Occurrence of Neptunium
- Np is only found on Earth as a byproduct of other elements’ breakdown. It exists due to the disintegration of heavier elements over time.
- Any primordial neptunium that may have existed in the past has already decomposed due to its relatively short half-life.
- Np isotopes can be found naturally in uranium ores. These isotopes form as byproducts of uranium transmutation processes.
- The vast bulk of neptunium on Earth today is created through manmade nuclear processes.
- These reactions, which frequently occur in nuclear reactors, lead to the formation of neptunium isotopes.
Elemental Properties of Neptunium
| Electronic Configuration | [Rn] 5f4 6d1 7s2 |
| Atomic Number | 93 |
| Atomic Weight | 237 g.mol -1 |
| State at 20°C | Solid |
| Group, Period, and Block | Actinides, 7, f-block |
| Density | 20.25 g/cm3 at 20 °C |
| Ionic radius | 116 pm |
| Van der Waals radius | – |
| Electron shells | 2, 8, 18, 32, 22, 9, 2 |
| Electrons | 93 |
| Protons | 93 |
| Neutrons | 144 (Varies with isotopes) |
Isotopic information of Neptunium
- Np is reported to have 25 radioactive isotopes with atomic weights ranging from 225 to 244, including 5 metastable isotopes.
- The most stable isotopes are Np-237 (half-life: 2.14 million years), Np-236 (half-life: 154,000 years), and Np-235 (half-life: 396 days).
- The half-lives of the majority of neptunium isotopes are less than 4.5 days, with many lasting less than 50 minutes.
- Lighter isotopes, such as Np-237, generally undergo electron capture with substantial alpha emission, yielding largely uranium isotopes.
- Isotopes heavier than Np-237 decay largely through beta decay, resulting in plutonium.
- All neptunium isotopes are radioactive, with neptunium-237 having the longest half-life (2,144,000 years).
- With a half-life of more than 2 microseconds, neptunium-225 is one of the most unstable isotopes.
- Neptunium-237 can be extracted from used reactor fuel for scientific research into the element’s physical and chemical properties.
Physical Properties of Neptunium
- Neptunium is the first transuranic element and a member of the actinide series. Transuranic elements are intrinsically unstable and decay radioactively.
- Np is represented in the periodic table by the symbol Np and has the atomic number 93.
- Neptunium is a radioactive metal that appears hard and silvery metallic. When it is exposed to air, it tarnishes.
- Neptunium-237, like plutonium and uranium, is an alpha emitter, releasing particles composed of two protons and two neutrons after disintegration, similar to a helium nucleus.
- Np is created by bombarding a uranium nucleus with neutrons.
- Plutonium-238 is created by employing neptunium-237 as a target in research reactors, and it is an important source of energy for space missions.

Exercise requirements
Continue the neptunium fact sheet from its last line.

Dataset
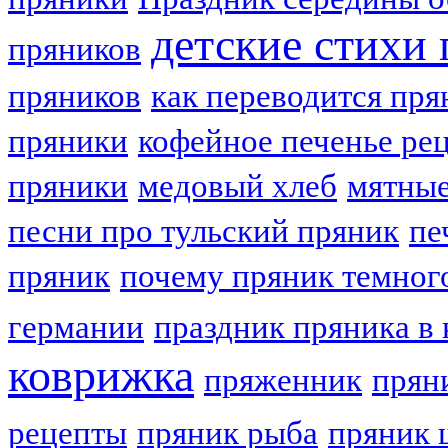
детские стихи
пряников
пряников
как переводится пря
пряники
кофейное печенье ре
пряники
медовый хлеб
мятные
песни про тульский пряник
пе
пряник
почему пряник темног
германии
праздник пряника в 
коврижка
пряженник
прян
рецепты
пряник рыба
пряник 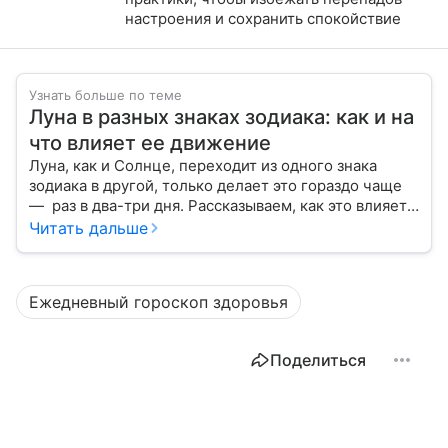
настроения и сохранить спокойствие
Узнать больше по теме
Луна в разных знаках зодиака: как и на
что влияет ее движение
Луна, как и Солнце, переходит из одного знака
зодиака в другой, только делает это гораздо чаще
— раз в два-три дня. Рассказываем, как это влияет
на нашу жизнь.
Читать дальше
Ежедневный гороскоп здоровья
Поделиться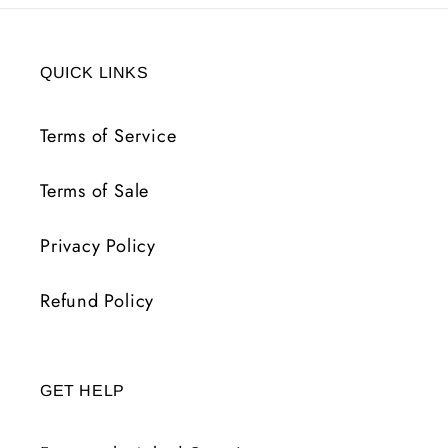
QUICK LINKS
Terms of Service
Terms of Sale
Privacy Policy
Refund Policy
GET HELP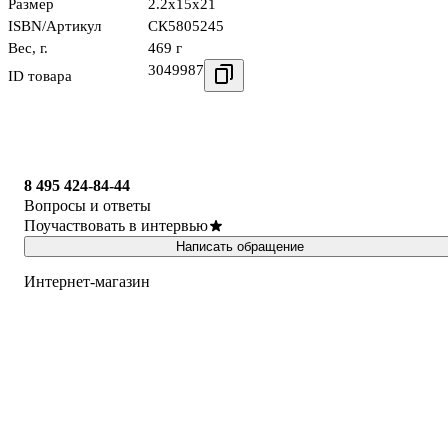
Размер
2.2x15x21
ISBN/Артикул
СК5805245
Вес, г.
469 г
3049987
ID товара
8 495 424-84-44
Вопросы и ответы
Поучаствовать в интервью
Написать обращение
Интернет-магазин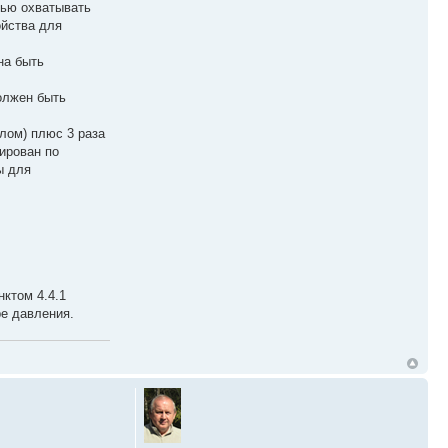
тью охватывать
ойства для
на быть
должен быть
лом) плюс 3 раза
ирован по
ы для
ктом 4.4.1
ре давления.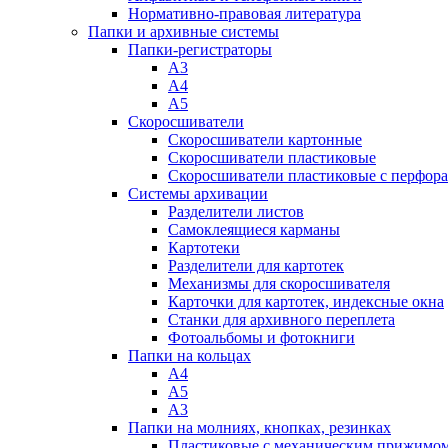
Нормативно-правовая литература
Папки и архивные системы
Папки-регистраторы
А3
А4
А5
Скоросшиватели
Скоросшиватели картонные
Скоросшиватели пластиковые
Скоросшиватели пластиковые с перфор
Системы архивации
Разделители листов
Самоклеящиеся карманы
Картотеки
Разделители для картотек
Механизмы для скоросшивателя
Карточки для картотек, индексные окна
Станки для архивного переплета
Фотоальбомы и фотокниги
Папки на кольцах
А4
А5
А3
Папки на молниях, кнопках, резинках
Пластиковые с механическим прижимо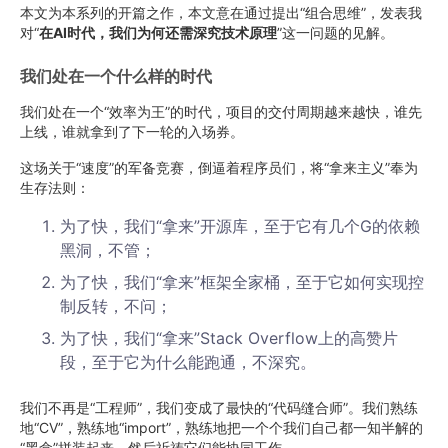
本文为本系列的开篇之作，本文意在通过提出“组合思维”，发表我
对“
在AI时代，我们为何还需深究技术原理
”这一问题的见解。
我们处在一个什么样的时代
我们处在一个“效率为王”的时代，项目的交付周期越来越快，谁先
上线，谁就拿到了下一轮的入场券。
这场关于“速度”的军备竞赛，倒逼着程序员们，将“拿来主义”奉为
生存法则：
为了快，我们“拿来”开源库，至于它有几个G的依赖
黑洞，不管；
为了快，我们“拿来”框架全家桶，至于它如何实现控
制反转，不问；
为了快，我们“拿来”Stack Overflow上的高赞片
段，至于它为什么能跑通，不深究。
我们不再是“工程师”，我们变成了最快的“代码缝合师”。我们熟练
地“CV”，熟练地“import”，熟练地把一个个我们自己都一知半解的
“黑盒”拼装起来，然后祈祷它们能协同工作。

...

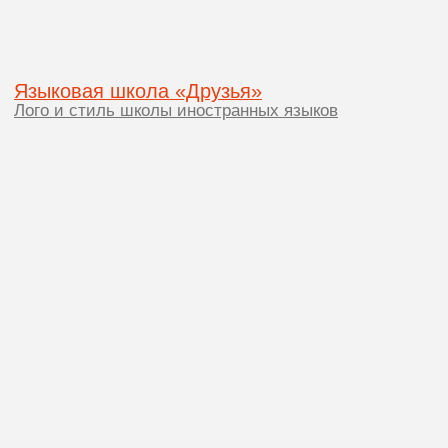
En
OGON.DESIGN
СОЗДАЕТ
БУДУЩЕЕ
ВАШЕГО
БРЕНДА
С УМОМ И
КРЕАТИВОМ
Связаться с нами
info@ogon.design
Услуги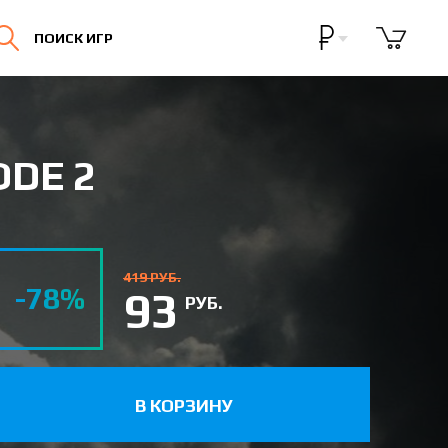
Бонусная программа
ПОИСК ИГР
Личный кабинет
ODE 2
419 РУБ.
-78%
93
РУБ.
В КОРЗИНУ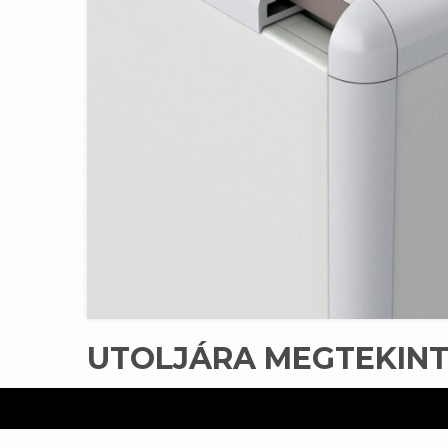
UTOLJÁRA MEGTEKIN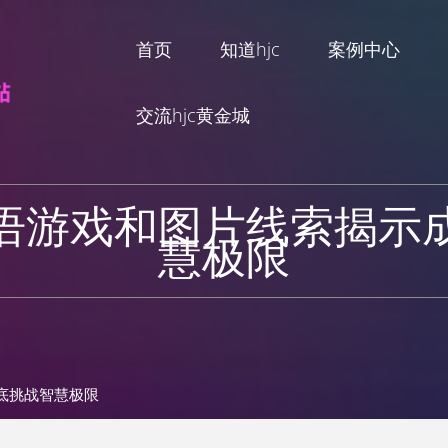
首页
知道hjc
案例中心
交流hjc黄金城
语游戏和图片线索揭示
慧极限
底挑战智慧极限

Result
- Neptunium-237 can be found in nuclear waste, usually in combination with other fission products.
- Np exists in three different allotropic forms, each with a different atomic configuration. The element has an orthorhombic crystal structure at room temperature. Above 280oC, this changes to a tetragonal shape, and above 577oC, it changes to a cubic structure.
- Npvalence shell contains 7 electrons, which influences its chemical activity.
| Color/physical appearance | Silvery-white, metallic luster, but often tarnishes to a dull gray color. |
| Melting point/freezing point | 917 K (644°C, 1191°F) |
| Boiling point | 4175 K (3902°C, 7056°F) |
| Density | 20.25 g/cm³ |
| Flammability | Little fragments can easily spontaneously ignite in room temperature air. |
| State of matter at room temperature | solid at room temperature |
Chemical Properties of Neptunium
- Np is a highly reactive element. In powdered form, it is pyrophoric at room temperature.
- Np is the heaviest actinide capable of losing valence electrons in stable compounds.
- The most stable solid state is +4, but the +5 valence state is preferred in solution form.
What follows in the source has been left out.